Throughout the conference, different speakers emphasized that the ESF budget is relatively low. In the new ESF+ programme, the budget would need to be increased to facilitate the transition to a digital economy and kick start innovative social services, to make sure all EU citizens can enjoy the same social rights. On the other hand, participants agreed that, while you need a budget to support innovative practices, the real key to achieving social inclusion is working in partnership with people on the ground.

During the seminar, several panels and workshops explored ways of putting the partnership principle into practice and actively working with European citizens who are benefiting from the projects set up by ESF. One of the workshops focused on co-production and included the presentation of the Co-production – enhancing the role of citizens in governance and service deliverymanual, recently published by the TN on Partnership. During this workshop, ENIL’s Advocacy Officer Frank Sioen presented the concept of co-production to highlight that partnership should go beyond consulting people.

A co-productive approach requires an understanding that different partners, like NGOs, public authorities and users of the ESF projects, all have different knowledge and skills to contribute to a project. At the moment, the public authorities have the strongest voice in ESF projects. A co-production approach would change this and make sure all partners in an ESF project get the support they need to have an equal voice in the debate. By sharing decision-making power and using the expertise of the different partners, ESF projects can become more effective and respond better to the needs of EU citizens, because EU citizens will have co-created the project.

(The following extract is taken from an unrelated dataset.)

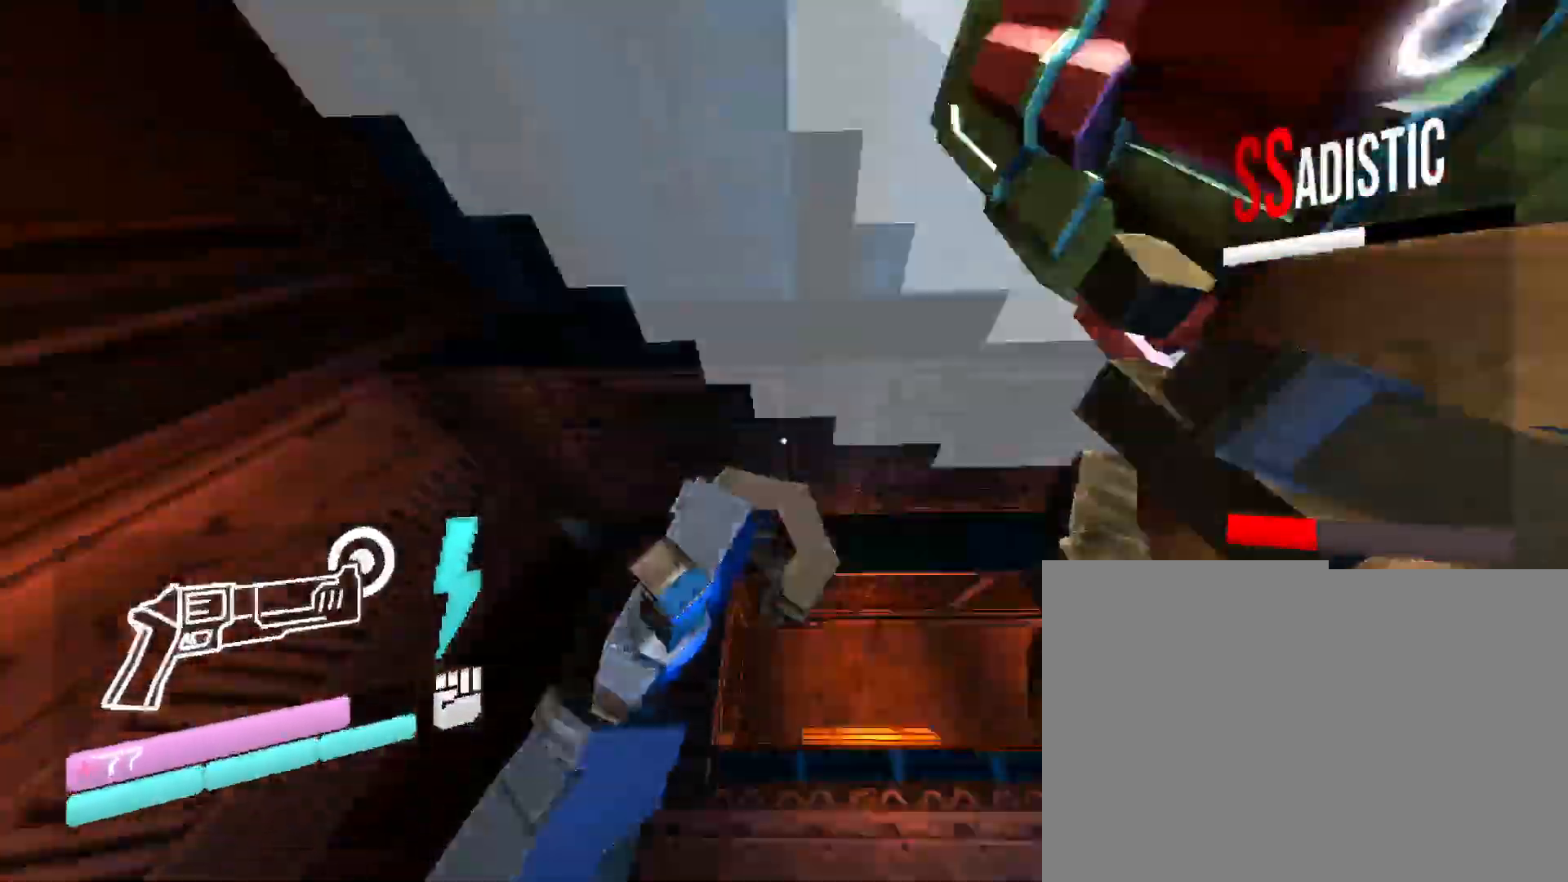
{"keys": ["w"], "mouse": [], "events": []}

The final session of the seminar recognised the importance of partnership and co-production, but stressed that employment remains the most important and easiest way of accessing social rights.

This led to the conclusion that ESF+ should keep its focus on guiding people towards employment and facilitating the transition to new ways of working. Partnership can help achieve this goal. However, partnership will not yet be used to fully involve people in the process and investigate if ESF projects could support them to address underlying barriers (like stigma or lack of accessibility), which block them from the labour market.

It was good to see partnership and people were the central points during this seminar. However, we cannot help but wonder if access to employment is really the best way to move from employability to social rights?